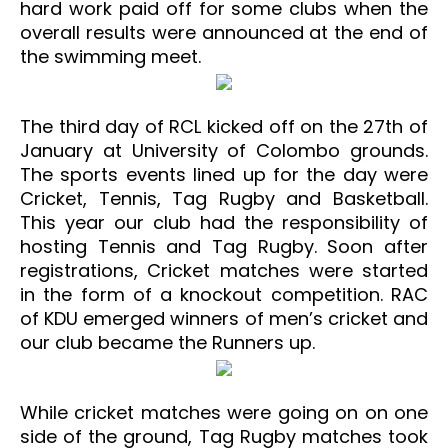
hard work paid off for some clubs when the
overall results were announced at the end of
the swimming meet.
The third day of RCL kicked off on the 27th of
January at University of Colombo grounds.
The sports events lined up for the day were
Cricket, Tennis, Tag Rugby and Basketball.
This year our club had the responsibility of
hosting Tennis and Tag Rugby. Soon after
registrations, Cricket matches were started
in the form of a knockout competition. RAC
of KDU emerged winners of men’s cricket and
our club became the Runners up.
While cricket matches were going on on one
side of the ground, Tag Rugby matches took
-=-=-
> **WHAT IS BEING ASKED**
Copy out each line from the preceding entries that mentions the word "were".

> **EXERCISE SOLUTION**
overall results were announced at the end of
The sports events lined up for the day were
registrations, Cricket matches were started
While cricket matches were going on on one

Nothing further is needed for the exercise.